#### [Exercise aim]
Pull out every line of the material below that contains the string "Argentina", matching case exactly.

#### [Supplied information]
++++++

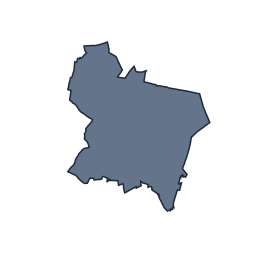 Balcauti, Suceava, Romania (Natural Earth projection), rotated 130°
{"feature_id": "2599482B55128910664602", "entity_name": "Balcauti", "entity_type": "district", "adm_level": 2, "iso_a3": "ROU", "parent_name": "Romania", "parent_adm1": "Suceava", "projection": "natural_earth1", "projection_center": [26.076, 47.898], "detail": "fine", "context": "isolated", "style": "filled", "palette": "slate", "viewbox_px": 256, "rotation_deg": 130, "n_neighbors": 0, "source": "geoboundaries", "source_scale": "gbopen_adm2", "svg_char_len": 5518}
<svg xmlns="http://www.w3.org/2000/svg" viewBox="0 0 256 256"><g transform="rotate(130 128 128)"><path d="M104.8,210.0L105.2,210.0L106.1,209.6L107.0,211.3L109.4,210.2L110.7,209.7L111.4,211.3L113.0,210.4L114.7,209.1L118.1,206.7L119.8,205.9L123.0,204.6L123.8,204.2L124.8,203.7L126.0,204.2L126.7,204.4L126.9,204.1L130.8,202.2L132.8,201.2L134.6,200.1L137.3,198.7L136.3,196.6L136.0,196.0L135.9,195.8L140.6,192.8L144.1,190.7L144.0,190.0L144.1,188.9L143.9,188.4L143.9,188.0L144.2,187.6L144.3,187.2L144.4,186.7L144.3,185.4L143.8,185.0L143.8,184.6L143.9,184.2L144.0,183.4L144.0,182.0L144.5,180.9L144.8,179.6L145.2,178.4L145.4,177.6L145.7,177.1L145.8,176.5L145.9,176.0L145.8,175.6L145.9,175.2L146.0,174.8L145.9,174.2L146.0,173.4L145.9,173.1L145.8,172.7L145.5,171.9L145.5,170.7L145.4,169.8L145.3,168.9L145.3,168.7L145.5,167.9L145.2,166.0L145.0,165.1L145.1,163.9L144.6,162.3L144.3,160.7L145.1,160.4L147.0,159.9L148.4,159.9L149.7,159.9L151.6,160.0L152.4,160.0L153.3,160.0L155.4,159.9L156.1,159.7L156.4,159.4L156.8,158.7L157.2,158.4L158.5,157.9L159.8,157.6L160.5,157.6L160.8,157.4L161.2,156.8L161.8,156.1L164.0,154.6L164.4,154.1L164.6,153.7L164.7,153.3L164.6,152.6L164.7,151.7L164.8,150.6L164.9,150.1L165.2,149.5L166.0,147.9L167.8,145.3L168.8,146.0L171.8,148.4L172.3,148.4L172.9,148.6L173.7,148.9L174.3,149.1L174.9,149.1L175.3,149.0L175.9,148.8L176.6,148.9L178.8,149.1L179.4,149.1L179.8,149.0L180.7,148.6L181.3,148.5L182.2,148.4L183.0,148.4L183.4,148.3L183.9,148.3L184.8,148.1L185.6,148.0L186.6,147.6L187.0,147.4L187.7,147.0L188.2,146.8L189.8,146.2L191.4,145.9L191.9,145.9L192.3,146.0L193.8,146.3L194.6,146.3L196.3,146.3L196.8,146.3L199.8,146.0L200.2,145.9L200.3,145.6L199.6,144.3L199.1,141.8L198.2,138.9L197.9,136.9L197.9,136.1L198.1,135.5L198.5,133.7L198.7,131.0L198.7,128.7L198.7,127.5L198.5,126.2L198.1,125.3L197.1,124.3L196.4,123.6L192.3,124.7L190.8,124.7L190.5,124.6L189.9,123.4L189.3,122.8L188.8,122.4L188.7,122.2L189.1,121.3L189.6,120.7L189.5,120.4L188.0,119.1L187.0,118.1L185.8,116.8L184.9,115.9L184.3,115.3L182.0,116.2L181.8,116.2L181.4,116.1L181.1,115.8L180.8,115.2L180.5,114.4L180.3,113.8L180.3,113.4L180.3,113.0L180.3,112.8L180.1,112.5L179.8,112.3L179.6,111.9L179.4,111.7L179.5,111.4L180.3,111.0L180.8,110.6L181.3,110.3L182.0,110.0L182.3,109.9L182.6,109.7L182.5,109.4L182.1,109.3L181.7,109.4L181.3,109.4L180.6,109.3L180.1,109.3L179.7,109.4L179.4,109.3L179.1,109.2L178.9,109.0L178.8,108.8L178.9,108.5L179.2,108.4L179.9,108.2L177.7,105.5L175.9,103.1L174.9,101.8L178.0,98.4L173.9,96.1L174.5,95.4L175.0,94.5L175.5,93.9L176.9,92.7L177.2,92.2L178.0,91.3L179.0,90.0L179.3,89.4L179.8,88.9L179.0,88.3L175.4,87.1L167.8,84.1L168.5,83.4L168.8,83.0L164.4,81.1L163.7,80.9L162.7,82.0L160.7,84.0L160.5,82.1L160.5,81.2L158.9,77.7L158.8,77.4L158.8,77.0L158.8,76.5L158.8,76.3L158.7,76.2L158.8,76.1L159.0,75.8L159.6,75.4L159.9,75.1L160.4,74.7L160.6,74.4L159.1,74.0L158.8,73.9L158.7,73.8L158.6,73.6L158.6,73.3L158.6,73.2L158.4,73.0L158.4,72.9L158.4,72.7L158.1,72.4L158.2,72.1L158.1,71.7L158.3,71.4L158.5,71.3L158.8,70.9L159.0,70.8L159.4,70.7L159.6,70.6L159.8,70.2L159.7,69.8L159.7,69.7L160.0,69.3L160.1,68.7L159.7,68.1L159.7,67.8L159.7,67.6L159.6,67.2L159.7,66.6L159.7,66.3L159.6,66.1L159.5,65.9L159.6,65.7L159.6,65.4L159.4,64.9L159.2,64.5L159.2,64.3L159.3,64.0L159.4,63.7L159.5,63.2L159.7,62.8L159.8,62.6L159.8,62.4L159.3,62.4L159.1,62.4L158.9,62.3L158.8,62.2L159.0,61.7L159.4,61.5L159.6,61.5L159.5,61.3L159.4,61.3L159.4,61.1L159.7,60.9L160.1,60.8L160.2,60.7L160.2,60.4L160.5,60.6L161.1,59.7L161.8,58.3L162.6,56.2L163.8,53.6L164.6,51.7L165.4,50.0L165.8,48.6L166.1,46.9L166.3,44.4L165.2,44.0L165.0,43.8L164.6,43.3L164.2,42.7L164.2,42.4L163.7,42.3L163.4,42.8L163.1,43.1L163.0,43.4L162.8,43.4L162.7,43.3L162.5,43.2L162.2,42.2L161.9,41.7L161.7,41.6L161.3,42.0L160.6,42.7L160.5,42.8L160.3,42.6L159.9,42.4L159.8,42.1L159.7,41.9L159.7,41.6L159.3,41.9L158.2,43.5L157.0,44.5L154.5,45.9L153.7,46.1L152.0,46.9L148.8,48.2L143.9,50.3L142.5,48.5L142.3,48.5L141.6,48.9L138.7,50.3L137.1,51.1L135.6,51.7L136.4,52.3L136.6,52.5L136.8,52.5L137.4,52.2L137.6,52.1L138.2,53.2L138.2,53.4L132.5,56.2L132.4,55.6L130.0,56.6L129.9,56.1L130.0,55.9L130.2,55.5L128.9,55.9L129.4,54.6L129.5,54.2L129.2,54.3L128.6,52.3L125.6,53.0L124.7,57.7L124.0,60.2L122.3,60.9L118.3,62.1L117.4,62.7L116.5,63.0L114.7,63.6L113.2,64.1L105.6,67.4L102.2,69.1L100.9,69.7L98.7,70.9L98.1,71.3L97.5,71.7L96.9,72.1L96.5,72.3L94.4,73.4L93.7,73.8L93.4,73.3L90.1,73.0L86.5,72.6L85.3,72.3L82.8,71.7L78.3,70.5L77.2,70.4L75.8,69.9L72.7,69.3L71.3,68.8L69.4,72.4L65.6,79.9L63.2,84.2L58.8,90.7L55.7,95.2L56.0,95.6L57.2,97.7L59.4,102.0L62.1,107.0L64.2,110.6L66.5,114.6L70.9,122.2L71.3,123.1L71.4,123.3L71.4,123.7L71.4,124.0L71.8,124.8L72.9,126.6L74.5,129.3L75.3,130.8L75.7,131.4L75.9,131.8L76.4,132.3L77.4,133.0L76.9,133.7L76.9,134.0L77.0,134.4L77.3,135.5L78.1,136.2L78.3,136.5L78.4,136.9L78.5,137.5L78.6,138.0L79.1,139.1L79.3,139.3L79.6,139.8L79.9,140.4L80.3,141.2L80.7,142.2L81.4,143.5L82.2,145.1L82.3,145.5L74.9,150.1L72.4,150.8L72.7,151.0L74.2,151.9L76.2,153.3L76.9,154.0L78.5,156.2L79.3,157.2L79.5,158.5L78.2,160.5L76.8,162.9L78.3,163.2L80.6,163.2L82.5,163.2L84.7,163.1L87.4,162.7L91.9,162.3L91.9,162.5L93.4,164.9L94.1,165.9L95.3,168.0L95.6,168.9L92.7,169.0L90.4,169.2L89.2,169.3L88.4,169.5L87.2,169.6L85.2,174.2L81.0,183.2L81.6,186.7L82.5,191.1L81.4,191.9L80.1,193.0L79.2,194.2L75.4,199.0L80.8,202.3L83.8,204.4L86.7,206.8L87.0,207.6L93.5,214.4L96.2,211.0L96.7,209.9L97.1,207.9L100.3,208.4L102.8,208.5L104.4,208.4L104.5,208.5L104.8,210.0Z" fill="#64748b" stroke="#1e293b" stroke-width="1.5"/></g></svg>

++++++

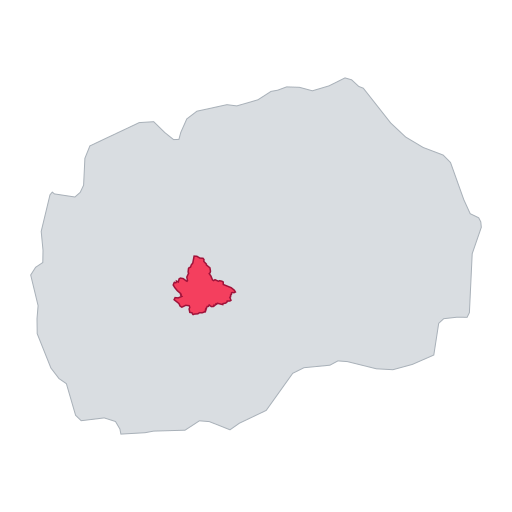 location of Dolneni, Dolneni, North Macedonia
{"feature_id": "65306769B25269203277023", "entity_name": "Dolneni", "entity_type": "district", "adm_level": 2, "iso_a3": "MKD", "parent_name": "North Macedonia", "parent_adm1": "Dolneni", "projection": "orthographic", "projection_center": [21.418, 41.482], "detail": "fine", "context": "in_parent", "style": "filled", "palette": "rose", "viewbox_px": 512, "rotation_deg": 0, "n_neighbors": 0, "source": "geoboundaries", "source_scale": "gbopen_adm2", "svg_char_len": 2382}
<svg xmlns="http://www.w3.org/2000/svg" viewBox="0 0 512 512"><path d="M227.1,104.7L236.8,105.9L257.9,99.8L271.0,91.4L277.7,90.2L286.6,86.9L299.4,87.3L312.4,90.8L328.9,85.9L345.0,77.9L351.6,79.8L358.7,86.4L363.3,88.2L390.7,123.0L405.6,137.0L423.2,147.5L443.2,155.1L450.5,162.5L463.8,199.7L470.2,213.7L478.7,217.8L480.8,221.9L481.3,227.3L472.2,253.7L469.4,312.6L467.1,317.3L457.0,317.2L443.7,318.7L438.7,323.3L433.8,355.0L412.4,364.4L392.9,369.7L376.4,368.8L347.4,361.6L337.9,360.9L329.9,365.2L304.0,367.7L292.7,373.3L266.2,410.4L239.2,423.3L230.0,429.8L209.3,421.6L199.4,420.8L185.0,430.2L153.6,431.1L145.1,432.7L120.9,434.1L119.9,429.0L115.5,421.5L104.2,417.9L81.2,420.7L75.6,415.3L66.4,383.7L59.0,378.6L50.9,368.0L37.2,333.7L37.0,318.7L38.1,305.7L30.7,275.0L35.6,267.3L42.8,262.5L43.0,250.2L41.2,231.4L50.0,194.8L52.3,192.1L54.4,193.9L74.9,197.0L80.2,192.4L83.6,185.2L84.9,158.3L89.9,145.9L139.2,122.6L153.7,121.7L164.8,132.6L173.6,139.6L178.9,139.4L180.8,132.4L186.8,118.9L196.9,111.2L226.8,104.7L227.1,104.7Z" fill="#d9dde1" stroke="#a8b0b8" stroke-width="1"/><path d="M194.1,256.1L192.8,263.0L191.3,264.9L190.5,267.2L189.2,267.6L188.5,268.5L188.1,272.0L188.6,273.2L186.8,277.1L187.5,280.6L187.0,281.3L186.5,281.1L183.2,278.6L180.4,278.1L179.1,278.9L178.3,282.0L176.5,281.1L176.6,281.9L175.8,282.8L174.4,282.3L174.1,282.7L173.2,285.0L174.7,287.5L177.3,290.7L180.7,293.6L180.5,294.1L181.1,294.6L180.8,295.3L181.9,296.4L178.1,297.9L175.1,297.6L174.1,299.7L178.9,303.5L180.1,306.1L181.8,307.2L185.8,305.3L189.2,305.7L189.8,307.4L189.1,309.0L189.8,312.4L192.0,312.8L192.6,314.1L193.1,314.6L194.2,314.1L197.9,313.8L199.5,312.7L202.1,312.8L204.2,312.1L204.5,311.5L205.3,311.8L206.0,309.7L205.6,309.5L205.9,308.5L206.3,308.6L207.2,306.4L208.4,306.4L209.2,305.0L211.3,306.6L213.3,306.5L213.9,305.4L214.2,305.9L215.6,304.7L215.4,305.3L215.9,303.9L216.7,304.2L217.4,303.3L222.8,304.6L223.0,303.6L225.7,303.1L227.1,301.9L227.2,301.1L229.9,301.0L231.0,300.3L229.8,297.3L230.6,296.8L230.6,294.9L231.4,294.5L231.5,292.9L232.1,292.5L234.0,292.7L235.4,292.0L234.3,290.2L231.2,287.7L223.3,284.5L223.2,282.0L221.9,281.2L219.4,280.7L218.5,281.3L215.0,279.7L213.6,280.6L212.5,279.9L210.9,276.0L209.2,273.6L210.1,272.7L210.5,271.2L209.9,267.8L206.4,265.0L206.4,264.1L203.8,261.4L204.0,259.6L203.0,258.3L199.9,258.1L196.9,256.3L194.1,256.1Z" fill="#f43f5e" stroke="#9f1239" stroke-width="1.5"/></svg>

++++++

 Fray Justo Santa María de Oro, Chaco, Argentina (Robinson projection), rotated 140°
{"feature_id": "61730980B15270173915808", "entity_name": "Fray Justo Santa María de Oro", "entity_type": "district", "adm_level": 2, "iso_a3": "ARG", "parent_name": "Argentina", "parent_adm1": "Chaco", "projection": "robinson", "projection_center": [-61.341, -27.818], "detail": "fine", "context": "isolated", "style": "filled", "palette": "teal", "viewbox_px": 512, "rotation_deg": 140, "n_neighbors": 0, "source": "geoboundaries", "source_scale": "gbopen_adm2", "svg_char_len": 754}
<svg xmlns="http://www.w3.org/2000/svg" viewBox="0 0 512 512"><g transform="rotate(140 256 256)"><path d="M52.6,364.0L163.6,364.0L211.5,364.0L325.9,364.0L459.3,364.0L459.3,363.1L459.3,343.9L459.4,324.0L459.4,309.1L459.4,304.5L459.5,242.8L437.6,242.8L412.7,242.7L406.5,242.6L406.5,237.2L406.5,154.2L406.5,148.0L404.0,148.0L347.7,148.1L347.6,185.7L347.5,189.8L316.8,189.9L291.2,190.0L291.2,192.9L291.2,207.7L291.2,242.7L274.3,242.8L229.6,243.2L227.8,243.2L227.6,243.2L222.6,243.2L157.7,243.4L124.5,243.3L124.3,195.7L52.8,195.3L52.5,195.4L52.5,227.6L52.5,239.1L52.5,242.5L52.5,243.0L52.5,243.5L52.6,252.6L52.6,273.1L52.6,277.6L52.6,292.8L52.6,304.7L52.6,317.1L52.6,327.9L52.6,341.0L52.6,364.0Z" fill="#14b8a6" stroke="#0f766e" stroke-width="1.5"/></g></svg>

++++++

#### [Answer to the problem]
 Fray Justo Santa María de Oro, Chaco, Argentina (Robinson projection), rotated 140°
{"feature_id": "61730980B15270173915808", "entity_name": "Fray Justo Santa María de Oro", "entity_type": "district", "adm_level": 2, "iso_a3": "ARG", "parent_name": "Argentina", "parent_adm1": "Chaco", "projection": "robinson", "projection_center": [-61.341, -27.818], "detail": "fine", "context": "isolated", "style": "filled", "palette": "teal", "viewbox_px": 512, "rotation_deg": 140, "n_neighbors": 0, "source": "geoboundaries", "source_scale": "gbopen_adm2", "svg_char_len": 754}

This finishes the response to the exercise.